Abstract

The way in which Foucault confronts Husserl helps to highlight the instance that drives Foucauldian research and its current legacy. Foucault inscribes his work through Husserl within a broader tradition, namely, that of the critical thinking that has crossed all of modernity from the Renaissance to the Enlightenment and up to phenomenology. His main legacy can be identified precisely in the way he relaunches and radicalises this tradition by intensifying its critical gaze. We will follow the steps of The Crisis of European Sciences to evoke the underlying purposes of Husserl's work, showing how his genealogical analysis of scientific knowledge, as a mix of historically determined practices, is guided by the ethical aim of self-determination. Later we will show how Foucault takes up this instance in a completely original way, and we will analyse which analogies and differences can be traced between the two authors’ approaches to the problem of an individual's self-determination in his relationship with the network of knowledge-power in which he is immersed.
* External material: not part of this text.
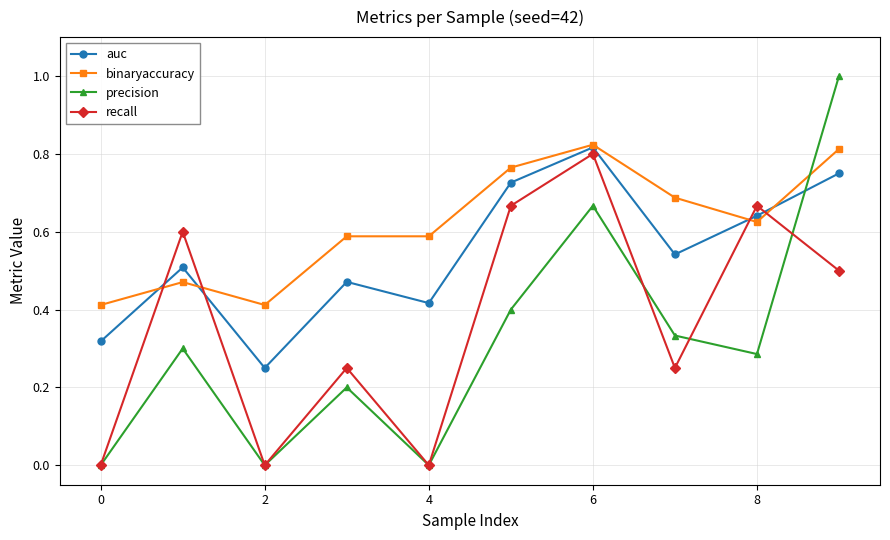

Which series has the largest total across all categories?

binaryaccuracy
In fact, both authors consider that there can be no emancipation and self-determination of the individual without a preliminary historical-critical retrospective on knowledge and on the ways in which its contents have been constituted. But this retrospective, which we could define generically as genealogical (genetic-phenomenological in Husserl's terms), is played out differently by the two authors and implemented by Foucault with a greater degree of radicalism.